Vous définissez votre musique de « politik electro rap », pouvez-vous l’expliquer ?
Simplement on parle de politique pour les thèmes qui sont politisés, d’électro pour le son et de rap pour le chant.
Vous avez des chansons à textes, quels sont les principaux messages que vous souhaitez faire passer à travers votre
musique ?
On n’a pas vraiment de messages principaux. Tu vois, sur cet album [cf le Mauvais
Kromozom] on parle de la Palestine, du droit de vote, de la culture … On tourne pas mal sur l’actu et on est encrée dans le social.
Après, il y a plein de
thèmes, trop malheuresement …
J’ai écouté vos chansons et je vous ai trouvé plutôt « noirs », vous parlez d’un vécu ou est-ce votre vision actuelle de la
société ?
Je pense que la vie n’est pas rose. Alors, on nous dit souvent qu’on est pessimistes. Dans la musique sûrement, mais à l’extérieur non. Je
pense aussi que ce coté obscure on l’a à côté de ce que qu’on peut entendre sur d’autres scènes. Nous ce qu’on veut c’est pas être noirs, c’est juste être réalistes. On parle justement de cette
réalité sociale ou de guerres mais on voit plutôt ça comme de l’information. Si elle est tragique ce n’est pas à cause de nous. On est juste un
relais.
Combien de temps en moyenne consacrez-vous à la musique chaque
semaine ?
Ca dépend des périodes. Sachant qu’on a tous un boulot à côté. On n’est pas des intermittents, et on veut pas l’être. La musique nous prend tous nos
temps libres. Après pendant qu’on faisait l’album on devait être à 30h par semaine. Les deux derniers mois on a aussi énormément répété pour être prêts ce soir.

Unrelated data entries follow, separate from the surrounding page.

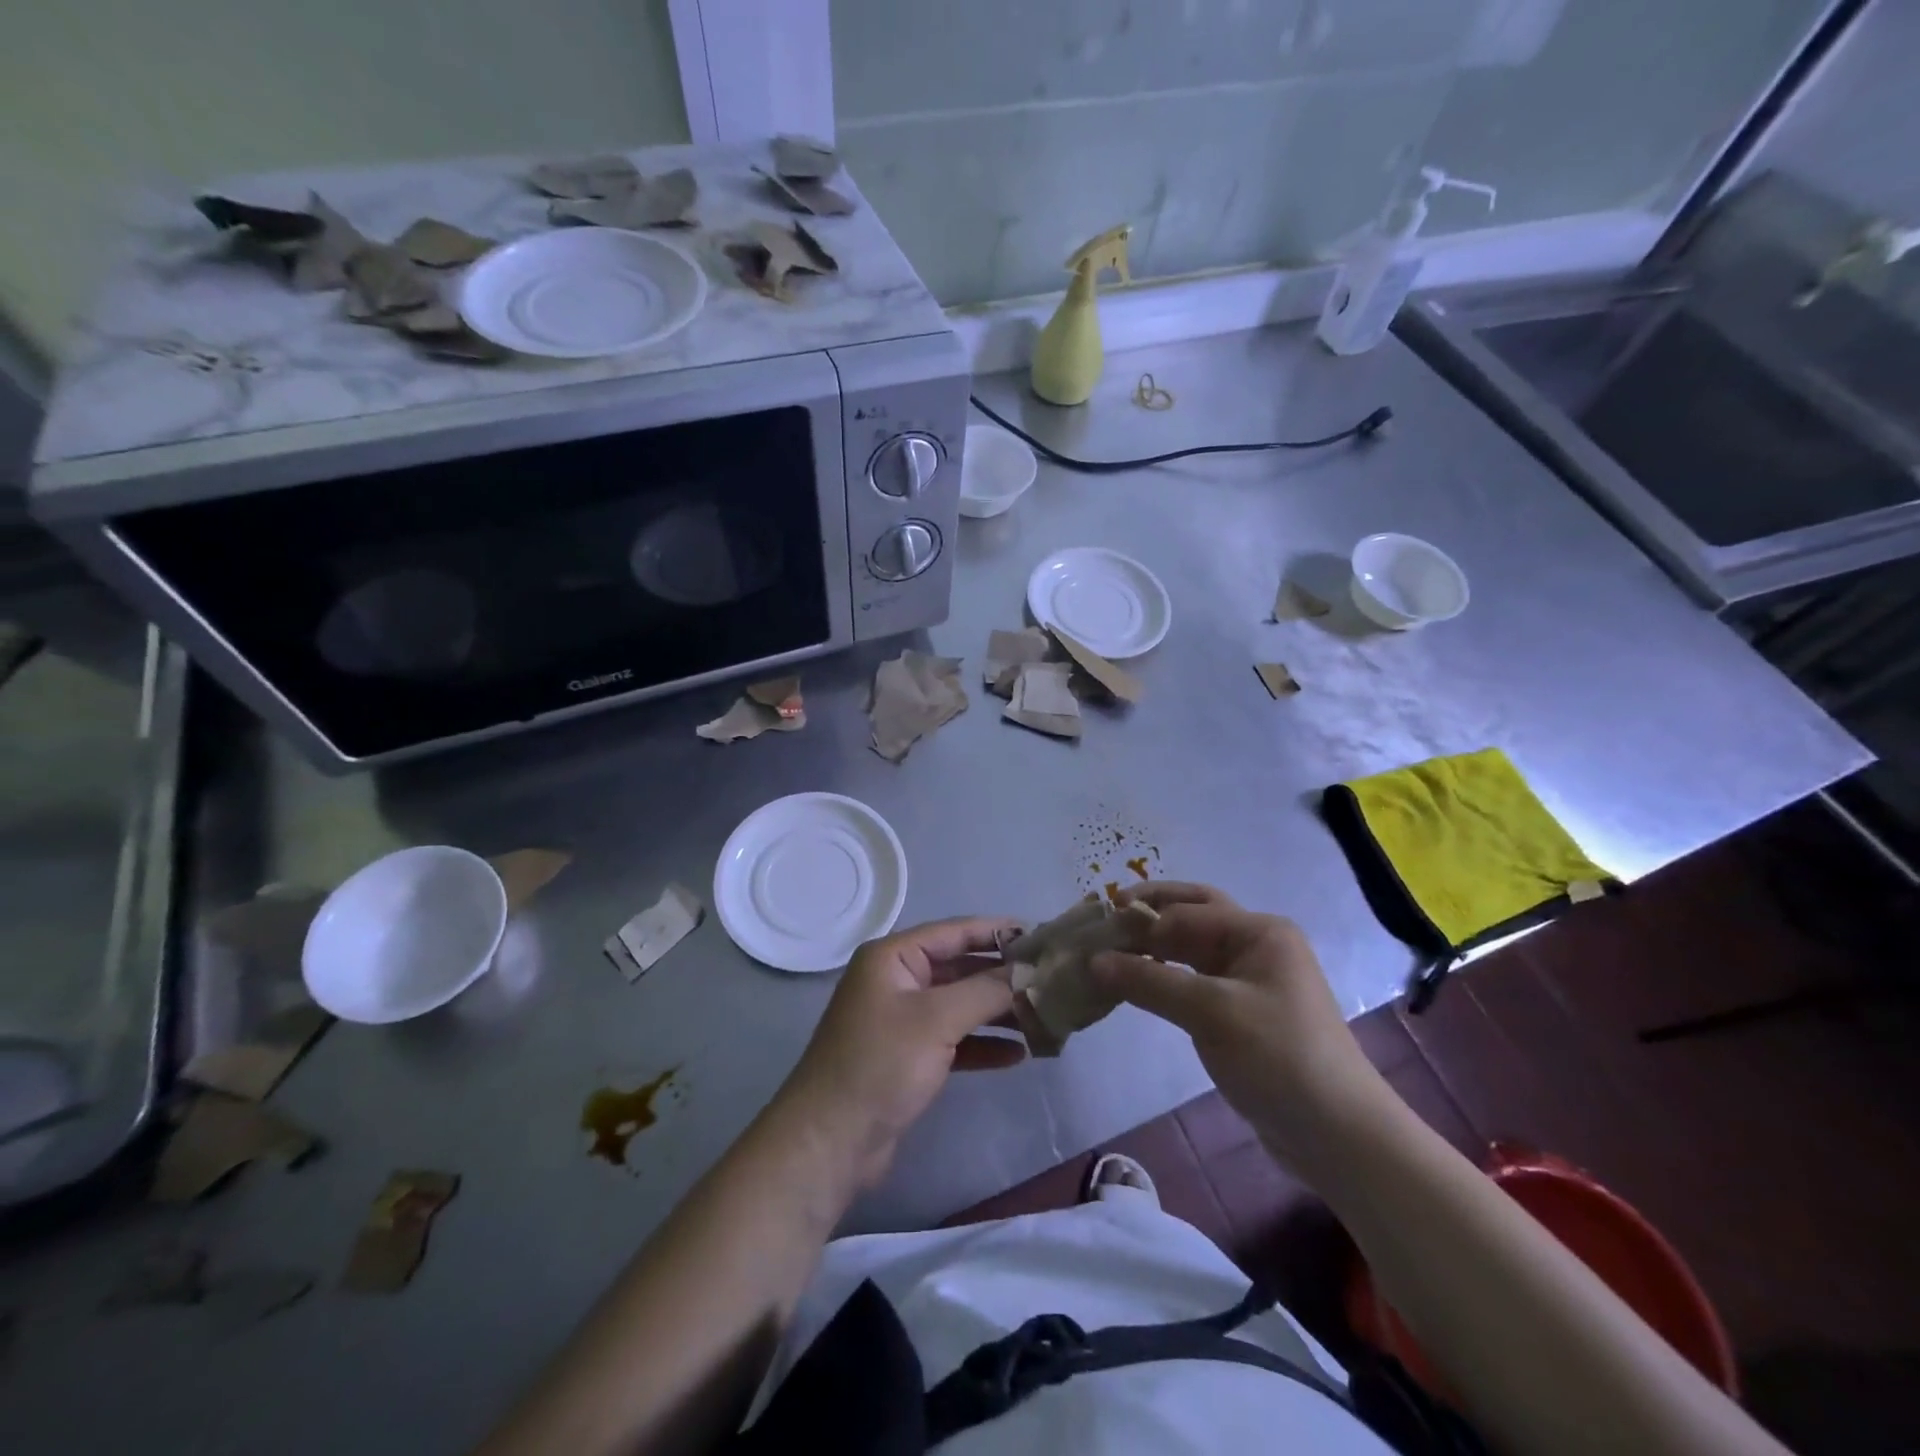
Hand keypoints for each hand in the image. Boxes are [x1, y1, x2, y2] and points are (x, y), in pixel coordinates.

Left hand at [775, 917, 1025, 1189]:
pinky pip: (954, 1039)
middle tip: (1051, 980)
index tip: (1042, 935)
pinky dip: (982, 1044)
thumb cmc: (881, 1064)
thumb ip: (986, 990)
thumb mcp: (937, 1019)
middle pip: (960, 968)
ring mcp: (902, 1020)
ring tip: (1044, 1018)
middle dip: (1003, 976)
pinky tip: (1018, 1054)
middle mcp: (897, 980)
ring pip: (960, 1005)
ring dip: (998, 1011)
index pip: (955, 932)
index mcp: (894, 957)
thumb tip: (1029, 971)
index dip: (998, 931)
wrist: (830, 1142)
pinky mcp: (909, 1057)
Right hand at [1089, 883, 1387, 1173]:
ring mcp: (1251, 980)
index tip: (1093, 932)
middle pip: (1192, 916)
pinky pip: (1195, 981)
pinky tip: (1137, 985)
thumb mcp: (1210, 1013)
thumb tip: (1093, 960)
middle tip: (1104, 919)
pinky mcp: (1243, 1013)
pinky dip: (1165, 978)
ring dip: (1154, 948)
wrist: (1338, 1134)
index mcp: (1258, 932)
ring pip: (1191, 950)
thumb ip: (1149, 982)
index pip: (1185, 912)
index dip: (1139, 920)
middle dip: (1149, 914)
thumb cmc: (1278, 1057)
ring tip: (1110, 952)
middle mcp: (1256, 945)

J’ai appris que vous distribuiez vos albums gratuitement dans les lieux où vous passez. Comment faites-vous pour assurer
financièrement ?
En fait c’est grâce aux concerts. On fait des séries de concerts, justement là on commence ce soir une tournée qui durera jusque mi-janvier.
Après c’est aussi parce qu’on autoproduit [nb : par gravure] nos « skeud », ce
qui rend le coût moins chère et la diffusion est facilité. Il n’y a plus d’intermédiaires, juste nous et le public. Le message passe plus vite.
Vous offrez aussi votre musique sur le Web ?
Non, il y a bien des gens qui nous mettent parfois sur des sites mais pour nous le
« délire » c’est pas de diffuser la musique pour que les gens l’ait au bout d’un clic comme ça se fait depuis quelques années. Nous
c’est pas virtuel, c’est un « skeud » physique. Il est gratuit, on aime bien que les gens fassent la démarche de venir le chercher plutôt que télécharger le son.
Autre chose, quel est votre avis sur le rap d’aujourd’hui, celui que diffuse les
radios ?
Comme partout il y a du bon et du moins bon. Après c’est difficile de parler de tout un mouvement. Des radios
comme Skyrock « balance » du bon. Chacun peut dire ce qu’il veut y’a de bonnes choses, même si ça reste une radio commerciale. Faut pas non
plus oublier qu’elle est la seule à donner du rap. Au final on n’est pas dans le combat contre cette radio.